The Shoemaker's Wife(130)
“You’re home,” Enza said.
“You’re awake?” Ciro asked. “Why did you leave the party?”
“I couldn’t find you.”
“I was in the barn.”
Enza’s voice caught. “What were you doing there?”
“Playing cards with a man named Orlich, a Polish fellow named Milenski, an old man named Zahrajsek, and another man I can’t remember.”
“What about the girl?”
“What girl?”
“The dancing girl.”
“I don’t know who you mean,” Ciro said. But he knew exactly who Enza was referring to. The girl had reminded him of the French girl he’d met during the war. She had the same gold braid and warm smile.
“I couldn’t find you.”
“I’m sorry. I should have told you I was going to play cards.”
“Yes, you should have.”
“I had too much to drink,” Ciro said.
“Don’t make excuses.”
“But it’s true,” Ciro said, turning to face her in bed. “I drank too much, and nothing more.”
“Do you want me to be honest with you?” she asked.
He nodded.
“When Ida mentioned 1904, you looked wounded.”
“I don’t want to talk about this.” Ciro turned over in the bed, away from Enza. “What good would it do now?”
“If you accept what happened to your father, you’ll find peace.”
“I have peace,” Ciro said defensively.
“Well, I don’t. When you’re troubled, you withdraw. I came home hoping to find you here. When you weren’t, I had hours to think about what might have happened to you. I was afraid you went with the girl with the gold braid.” Enza shuddered to admit that she’d felt abandoned, but this night had brought up every insecurity she had ever known.
“Why would I do that?” he asked softly.
“Because you could. You could disappear from my life, just as you did in the past. It made me wonder, what do I really know about you?”
“You know everything,” Ciro assured her. Maybe it was his wife’s brutal honesty and clear-eyed observations about his behavior, but it made Ciro think, and he had an epiphany. He not only appreciated Enza’s point of view, it made him look at his own. The truth was, Ciro saw their romantic past as a series of near misses, the result of bad luck and poor timing. Once they were married, he forgot how close they had been to spending their lives without each other. Clearly, she hadn’t. Enza was complex in ways he could not yet decipher. They were from the same mountain, but their insecurities created chasms that they couldn’t fill.
Ciro turned over and placed his arm around Enza. “I’m sorry you couldn’t find me. I danced with her without thinking of your feelings. I didn’t know it would hurt you. It was just a dance. You’re my life.” He kissed her gently. He could feel the corner of her mouth turn into a smile as he kissed her.
“It can’t happen again, Ciro,” she said firmly.
“Please don’t turn into the wife that chases her husband with a broom.”
“I won’t chase you with a broom.” She returned his kiss with equal passion, then added, “I’ll pick up a shovel.”
Enza lay back and laced her fingers through his.

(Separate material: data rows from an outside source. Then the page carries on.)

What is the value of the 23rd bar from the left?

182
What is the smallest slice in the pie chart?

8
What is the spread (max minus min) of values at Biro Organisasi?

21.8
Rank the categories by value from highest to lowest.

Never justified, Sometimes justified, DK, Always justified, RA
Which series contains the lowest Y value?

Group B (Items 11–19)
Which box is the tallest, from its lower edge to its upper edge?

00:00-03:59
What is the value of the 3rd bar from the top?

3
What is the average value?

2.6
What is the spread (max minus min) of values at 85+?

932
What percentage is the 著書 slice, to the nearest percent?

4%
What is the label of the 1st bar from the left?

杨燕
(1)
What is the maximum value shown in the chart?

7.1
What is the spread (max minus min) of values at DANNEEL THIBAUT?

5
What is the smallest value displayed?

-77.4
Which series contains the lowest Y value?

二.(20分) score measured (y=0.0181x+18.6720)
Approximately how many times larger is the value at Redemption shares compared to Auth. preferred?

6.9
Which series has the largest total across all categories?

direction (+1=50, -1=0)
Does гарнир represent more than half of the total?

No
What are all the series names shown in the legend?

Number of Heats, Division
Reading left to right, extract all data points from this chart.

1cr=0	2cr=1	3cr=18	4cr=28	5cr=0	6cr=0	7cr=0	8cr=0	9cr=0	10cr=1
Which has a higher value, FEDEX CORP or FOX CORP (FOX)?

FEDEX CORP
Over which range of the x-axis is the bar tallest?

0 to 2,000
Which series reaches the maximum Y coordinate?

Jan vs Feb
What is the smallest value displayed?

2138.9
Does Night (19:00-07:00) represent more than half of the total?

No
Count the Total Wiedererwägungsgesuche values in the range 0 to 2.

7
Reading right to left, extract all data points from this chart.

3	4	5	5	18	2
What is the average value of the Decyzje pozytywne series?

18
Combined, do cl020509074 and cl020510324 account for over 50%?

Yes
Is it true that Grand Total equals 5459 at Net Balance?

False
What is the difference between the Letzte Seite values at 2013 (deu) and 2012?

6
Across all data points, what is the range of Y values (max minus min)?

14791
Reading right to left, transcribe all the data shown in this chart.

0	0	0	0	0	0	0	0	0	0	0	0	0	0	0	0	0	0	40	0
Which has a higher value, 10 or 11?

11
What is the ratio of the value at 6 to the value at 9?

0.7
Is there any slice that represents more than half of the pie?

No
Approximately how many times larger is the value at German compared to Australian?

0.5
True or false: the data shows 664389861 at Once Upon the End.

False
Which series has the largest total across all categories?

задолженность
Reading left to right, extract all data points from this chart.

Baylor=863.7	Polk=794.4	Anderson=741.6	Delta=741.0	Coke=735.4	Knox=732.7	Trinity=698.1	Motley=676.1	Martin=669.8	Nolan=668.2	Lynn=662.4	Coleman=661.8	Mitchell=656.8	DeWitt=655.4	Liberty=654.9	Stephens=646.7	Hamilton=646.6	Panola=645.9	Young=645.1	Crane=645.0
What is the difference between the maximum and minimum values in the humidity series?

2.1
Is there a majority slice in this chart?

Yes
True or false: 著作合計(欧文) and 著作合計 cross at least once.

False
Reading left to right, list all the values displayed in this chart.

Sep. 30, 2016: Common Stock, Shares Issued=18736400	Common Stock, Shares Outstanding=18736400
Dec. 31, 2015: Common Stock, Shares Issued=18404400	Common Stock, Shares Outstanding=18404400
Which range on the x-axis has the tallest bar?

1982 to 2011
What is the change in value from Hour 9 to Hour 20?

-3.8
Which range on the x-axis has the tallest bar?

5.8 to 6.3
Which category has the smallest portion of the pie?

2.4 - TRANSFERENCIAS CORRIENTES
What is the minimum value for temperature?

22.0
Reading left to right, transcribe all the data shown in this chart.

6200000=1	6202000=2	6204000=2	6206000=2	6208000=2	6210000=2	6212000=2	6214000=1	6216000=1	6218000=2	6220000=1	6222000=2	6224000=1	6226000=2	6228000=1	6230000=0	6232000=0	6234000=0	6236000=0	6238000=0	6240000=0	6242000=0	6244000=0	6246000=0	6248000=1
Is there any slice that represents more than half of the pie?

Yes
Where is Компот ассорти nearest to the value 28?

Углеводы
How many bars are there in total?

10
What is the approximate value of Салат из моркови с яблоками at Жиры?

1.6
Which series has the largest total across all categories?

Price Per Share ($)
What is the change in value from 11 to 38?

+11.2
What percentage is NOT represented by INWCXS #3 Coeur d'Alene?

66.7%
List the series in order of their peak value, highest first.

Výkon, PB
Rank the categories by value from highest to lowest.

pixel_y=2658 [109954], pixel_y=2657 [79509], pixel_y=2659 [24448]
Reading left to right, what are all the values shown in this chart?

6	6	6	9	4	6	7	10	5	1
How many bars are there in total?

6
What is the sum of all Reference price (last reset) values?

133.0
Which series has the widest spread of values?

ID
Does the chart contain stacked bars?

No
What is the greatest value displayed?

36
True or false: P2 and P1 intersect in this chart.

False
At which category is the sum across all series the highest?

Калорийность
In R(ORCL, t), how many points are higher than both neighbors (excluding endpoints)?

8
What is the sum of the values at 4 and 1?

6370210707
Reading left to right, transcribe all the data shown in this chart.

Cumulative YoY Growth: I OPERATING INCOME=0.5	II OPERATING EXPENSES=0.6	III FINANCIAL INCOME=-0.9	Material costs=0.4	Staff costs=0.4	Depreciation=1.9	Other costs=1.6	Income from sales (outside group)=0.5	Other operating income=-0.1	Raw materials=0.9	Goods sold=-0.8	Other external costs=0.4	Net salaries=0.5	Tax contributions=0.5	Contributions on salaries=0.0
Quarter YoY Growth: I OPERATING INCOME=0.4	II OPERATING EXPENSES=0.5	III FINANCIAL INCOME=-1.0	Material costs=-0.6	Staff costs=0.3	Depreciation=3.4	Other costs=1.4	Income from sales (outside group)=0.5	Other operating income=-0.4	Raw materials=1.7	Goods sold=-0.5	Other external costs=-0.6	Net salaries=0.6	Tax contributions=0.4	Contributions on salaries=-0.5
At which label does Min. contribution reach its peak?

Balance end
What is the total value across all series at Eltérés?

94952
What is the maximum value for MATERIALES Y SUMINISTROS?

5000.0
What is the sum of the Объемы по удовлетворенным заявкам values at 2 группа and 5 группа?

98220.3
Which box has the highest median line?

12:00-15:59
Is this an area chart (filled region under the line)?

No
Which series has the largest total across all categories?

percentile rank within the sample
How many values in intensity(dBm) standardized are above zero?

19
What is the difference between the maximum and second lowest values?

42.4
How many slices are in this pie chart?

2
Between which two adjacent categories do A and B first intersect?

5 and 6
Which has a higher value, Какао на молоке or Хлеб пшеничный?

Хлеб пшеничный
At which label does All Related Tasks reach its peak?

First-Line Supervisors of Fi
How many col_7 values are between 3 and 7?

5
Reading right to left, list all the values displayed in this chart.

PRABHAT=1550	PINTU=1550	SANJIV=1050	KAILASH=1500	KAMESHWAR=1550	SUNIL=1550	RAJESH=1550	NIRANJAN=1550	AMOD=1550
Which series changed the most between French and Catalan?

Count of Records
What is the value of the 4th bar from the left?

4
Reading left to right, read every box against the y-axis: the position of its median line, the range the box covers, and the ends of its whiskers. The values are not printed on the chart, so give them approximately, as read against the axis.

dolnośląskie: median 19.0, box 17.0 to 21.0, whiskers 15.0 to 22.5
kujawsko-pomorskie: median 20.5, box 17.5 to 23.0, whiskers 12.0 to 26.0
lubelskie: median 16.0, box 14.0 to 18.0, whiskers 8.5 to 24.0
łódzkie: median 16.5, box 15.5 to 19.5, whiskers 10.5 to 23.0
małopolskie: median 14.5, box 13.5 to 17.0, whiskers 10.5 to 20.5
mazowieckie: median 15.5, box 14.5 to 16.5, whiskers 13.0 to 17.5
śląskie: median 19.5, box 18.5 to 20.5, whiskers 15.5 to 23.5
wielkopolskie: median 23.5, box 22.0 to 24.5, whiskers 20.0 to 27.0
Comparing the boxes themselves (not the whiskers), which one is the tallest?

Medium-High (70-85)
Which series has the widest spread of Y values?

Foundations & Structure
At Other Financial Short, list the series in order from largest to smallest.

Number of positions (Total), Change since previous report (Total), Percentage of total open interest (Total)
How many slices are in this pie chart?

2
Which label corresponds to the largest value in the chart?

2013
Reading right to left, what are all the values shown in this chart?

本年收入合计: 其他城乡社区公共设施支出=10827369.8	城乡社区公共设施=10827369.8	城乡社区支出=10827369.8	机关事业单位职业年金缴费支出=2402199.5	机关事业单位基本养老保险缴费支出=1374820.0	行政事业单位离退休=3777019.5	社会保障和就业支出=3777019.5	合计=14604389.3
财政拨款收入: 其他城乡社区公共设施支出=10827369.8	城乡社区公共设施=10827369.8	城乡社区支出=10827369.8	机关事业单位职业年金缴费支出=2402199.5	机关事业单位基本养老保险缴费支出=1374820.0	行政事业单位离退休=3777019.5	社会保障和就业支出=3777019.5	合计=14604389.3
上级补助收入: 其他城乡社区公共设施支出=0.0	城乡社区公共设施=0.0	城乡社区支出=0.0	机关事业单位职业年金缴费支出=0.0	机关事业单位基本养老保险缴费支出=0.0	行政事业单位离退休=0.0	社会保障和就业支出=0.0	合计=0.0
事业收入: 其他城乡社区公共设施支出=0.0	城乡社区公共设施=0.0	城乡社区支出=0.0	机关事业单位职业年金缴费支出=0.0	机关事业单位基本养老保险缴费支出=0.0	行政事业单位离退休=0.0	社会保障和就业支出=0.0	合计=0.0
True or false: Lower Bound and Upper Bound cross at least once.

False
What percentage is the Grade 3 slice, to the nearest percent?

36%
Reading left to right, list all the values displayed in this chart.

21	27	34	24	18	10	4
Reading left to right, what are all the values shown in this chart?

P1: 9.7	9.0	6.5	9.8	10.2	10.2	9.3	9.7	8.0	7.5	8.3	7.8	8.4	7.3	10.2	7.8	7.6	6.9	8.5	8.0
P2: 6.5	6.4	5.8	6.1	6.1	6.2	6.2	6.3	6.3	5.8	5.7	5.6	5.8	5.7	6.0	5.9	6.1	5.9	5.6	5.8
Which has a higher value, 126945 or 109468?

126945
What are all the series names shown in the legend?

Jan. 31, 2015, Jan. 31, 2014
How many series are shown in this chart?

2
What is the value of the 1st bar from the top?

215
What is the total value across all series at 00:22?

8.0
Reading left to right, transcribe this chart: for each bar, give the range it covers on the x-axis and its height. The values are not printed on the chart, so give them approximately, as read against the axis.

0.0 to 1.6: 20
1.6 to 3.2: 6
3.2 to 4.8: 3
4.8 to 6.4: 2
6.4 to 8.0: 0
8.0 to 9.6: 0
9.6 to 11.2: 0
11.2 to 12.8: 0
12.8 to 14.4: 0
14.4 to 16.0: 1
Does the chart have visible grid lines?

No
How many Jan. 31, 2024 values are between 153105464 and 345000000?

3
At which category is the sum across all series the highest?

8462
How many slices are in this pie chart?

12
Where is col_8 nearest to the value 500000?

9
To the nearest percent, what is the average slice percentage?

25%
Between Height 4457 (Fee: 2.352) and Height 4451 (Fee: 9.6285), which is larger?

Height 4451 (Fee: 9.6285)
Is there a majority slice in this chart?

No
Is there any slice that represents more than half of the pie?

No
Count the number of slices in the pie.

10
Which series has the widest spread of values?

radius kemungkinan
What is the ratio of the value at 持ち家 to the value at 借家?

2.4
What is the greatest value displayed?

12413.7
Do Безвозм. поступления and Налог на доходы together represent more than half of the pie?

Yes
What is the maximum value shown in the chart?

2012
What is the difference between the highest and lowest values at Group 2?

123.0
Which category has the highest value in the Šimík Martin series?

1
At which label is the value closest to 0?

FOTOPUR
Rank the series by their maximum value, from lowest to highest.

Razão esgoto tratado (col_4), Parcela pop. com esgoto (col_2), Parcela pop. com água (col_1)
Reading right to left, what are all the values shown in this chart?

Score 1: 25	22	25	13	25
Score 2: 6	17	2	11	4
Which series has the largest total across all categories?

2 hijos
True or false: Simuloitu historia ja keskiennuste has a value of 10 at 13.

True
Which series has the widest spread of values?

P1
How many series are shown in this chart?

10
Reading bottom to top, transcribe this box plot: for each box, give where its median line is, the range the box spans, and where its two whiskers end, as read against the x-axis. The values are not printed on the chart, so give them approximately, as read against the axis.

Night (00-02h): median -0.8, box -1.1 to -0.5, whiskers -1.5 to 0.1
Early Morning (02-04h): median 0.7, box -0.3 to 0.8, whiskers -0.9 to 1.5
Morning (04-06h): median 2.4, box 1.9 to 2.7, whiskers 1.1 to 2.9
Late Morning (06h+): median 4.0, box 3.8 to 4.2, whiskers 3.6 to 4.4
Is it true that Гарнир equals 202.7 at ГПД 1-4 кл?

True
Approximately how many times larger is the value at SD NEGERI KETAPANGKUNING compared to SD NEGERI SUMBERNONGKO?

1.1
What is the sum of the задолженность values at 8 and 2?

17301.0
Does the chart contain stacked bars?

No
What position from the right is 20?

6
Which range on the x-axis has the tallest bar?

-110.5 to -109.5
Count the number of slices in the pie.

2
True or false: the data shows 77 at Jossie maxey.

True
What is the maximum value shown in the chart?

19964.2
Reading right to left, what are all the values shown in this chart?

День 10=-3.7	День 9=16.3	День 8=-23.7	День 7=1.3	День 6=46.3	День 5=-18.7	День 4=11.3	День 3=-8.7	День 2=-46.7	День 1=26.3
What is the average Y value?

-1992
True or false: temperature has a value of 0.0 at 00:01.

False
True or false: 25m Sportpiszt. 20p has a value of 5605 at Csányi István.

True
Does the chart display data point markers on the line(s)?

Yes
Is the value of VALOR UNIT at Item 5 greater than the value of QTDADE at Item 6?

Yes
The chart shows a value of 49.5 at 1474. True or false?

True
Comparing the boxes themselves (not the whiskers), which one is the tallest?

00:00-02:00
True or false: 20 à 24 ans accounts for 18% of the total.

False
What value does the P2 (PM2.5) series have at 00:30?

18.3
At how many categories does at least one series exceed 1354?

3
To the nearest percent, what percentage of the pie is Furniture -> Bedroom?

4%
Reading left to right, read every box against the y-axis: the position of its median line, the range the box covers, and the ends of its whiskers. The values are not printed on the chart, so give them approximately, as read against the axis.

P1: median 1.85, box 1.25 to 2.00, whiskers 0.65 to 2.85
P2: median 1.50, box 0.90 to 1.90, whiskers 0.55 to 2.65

“We have a little money left over from my savings.”
“You’ve done a wonderful job furnishing our home. Buy yourself a hat.”
“I don’t need a hat. But you need something.”
“I have everything I want,” Ciro assured her.
“You need a wedding band,” Enza told him.
“Enza, I gave you the only ring I ever owned. It means everything to me to see you wear my mother’s ring.”
“And I’ll always wear it because it says that I’m yours. Now you need to wear a ring that says that you’re mine. Tomorrow we go to Leibovitz’s. We’re buying you a wedding ring. The thickest gold band I can find.”
Ciro laughed. “I don’t need a ring to prove that I’m yours. You have me, Enza.”
“I know that. But I want the rest of the world to know it too.”
Enza had done such a good job of decorating the Caterina Shoe Shop windows for Christmas that many women stopped in and asked to buy shoes. They were disappointed when they saw Ciro’s industrial machines, the garish overhead lights, and the stacks of miner’s work boots to be repaired. They realized it was a shop for men, with nothing to offer them, and they would depart as quickly as they had entered after Ciro apologized. Sometimes he would promise the ladies that one day, the window would be filled with fashionable shoes for them that he had designed and made. Then he’d send them up the street to Raatamas. He couldn’t count how many times he threw the department store business.
Enza was in the back of the shop, sewing a satin blanket for Pappina’s baby’s layette, when she overheard a female customer talking with Ciro. She snipped the threads from the blanket, and when she heard the bells signaling that the woman had left, she joined Ciro in the front of the shop.
“Why don’t we sell women’s shoes?”
“Because I don’t make them,” Ciro said as he measured a sheet of leather.